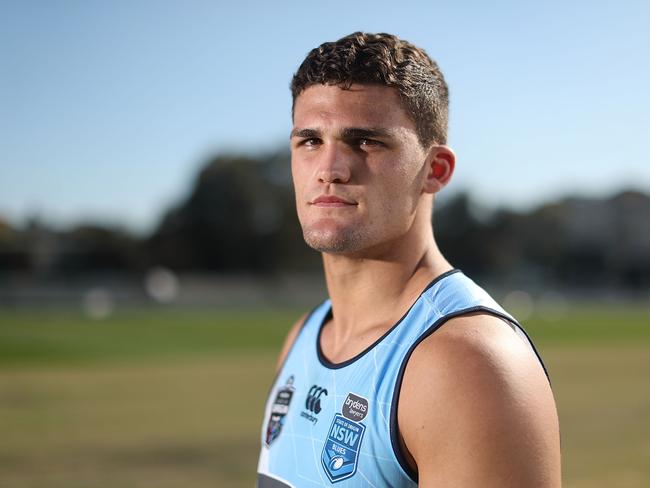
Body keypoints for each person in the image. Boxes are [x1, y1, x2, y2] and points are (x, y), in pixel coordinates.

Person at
- - -
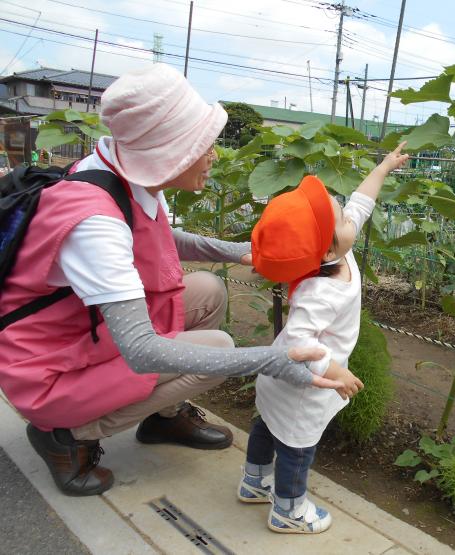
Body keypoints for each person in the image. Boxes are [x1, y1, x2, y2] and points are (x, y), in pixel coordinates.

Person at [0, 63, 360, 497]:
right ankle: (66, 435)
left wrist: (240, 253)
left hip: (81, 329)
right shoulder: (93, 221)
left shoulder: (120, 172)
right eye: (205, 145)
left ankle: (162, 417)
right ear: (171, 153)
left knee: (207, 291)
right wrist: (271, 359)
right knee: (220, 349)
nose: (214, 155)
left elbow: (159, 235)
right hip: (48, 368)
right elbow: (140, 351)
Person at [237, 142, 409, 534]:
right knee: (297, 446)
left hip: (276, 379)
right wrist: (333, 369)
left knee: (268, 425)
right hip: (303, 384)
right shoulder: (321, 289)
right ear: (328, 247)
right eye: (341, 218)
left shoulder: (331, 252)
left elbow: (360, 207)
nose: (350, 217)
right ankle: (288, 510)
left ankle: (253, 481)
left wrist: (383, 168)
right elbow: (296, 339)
- - -
Print exactly the lines of the listing above starting at the line containing "left knee: (268, 425)" and ending at the line containing "left wrist: (383, 168)", both included.

left knee: (268, 425)
right hip: (303, 384)
right shoulder: (321, 289)
right ear: (328, 247)
right eye: (341, 218)
left shoulder: (331, 252)
left elbow: (360, 207)
nose: (350, 217)
right ankle: (288, 510)
left ankle: (253, 481)
left wrist: (383, 168)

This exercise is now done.